Exercise instructions:
Every line of the material is to be transcribed verbatim, with images omitted.

Records:
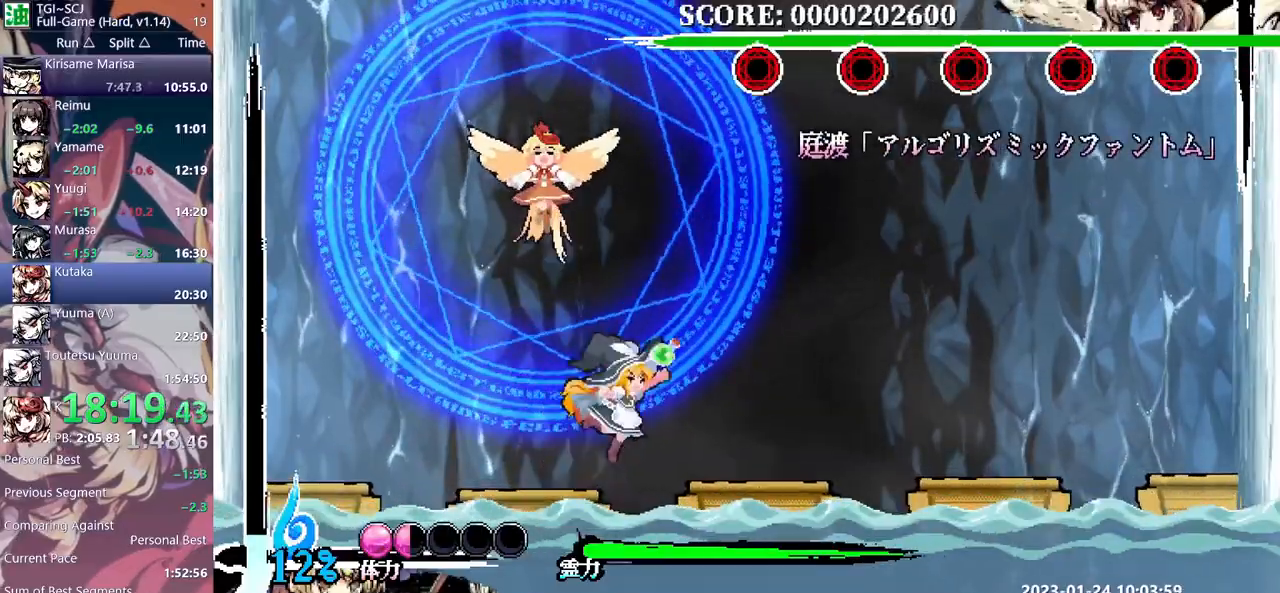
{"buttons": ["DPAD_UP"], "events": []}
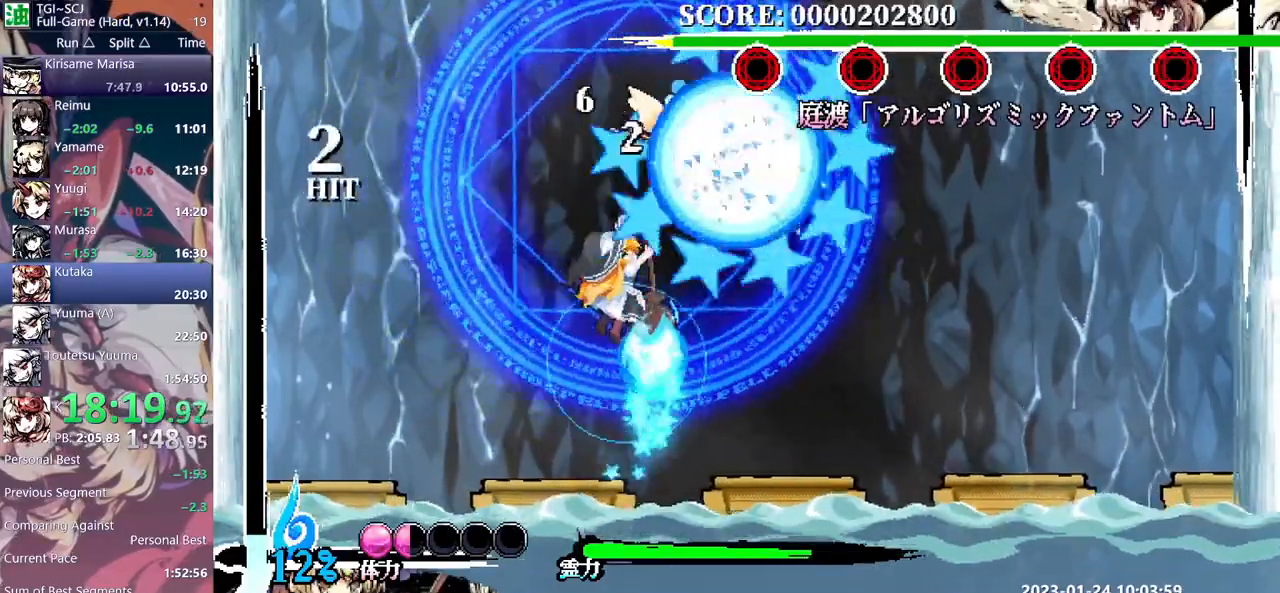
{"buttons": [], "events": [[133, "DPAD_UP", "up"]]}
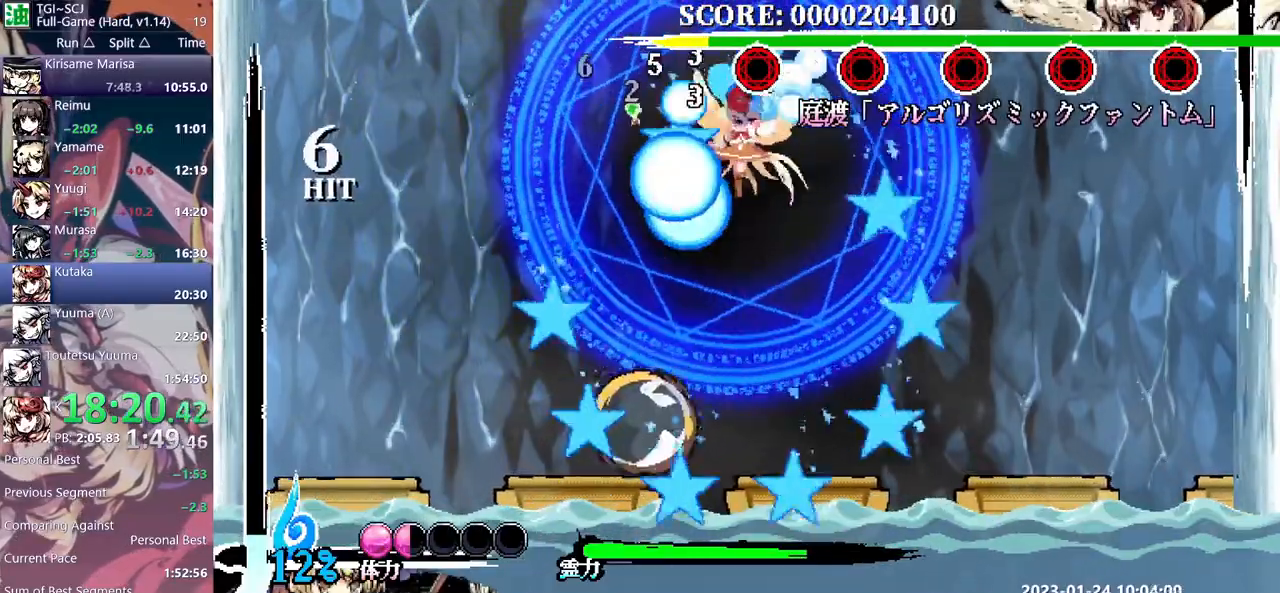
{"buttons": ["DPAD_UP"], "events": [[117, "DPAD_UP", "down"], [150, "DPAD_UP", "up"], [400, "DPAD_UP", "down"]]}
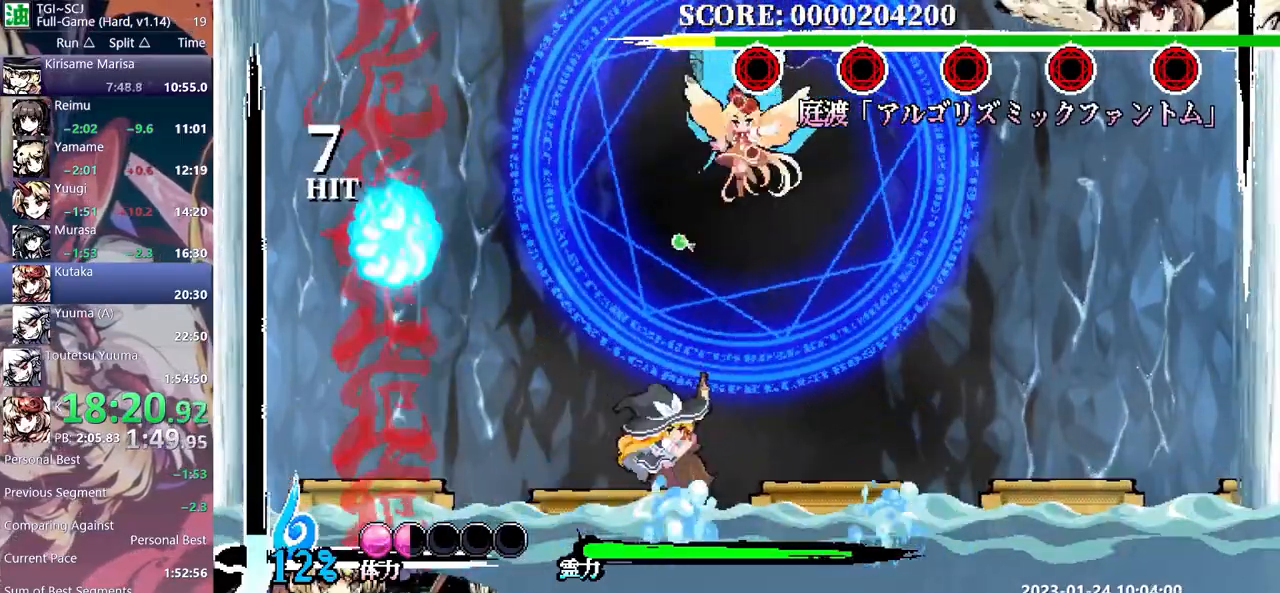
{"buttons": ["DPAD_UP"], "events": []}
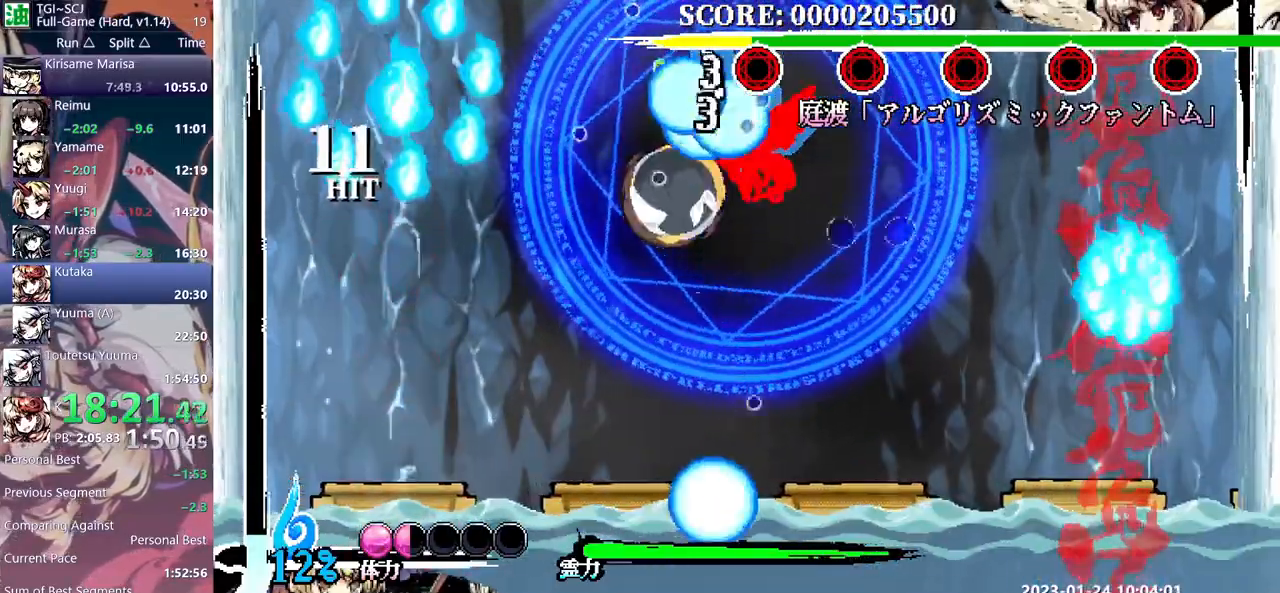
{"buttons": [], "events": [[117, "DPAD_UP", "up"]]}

Solution to this problem:
{"buttons": ["DPAD_UP"], "events": []}
{"buttons": [], "events": [[133, "DPAD_UP", "up"]]}
{"buttons": ["DPAD_UP"], "events": [[117, "DPAD_UP", "down"], [150, "DPAD_UP", "up"], [400, "DPAD_UP", "down"]]}
{"buttons": ["DPAD_UP"], "events": []}
{"buttons": [], "events": [[117, "DPAD_UP", "up"]]}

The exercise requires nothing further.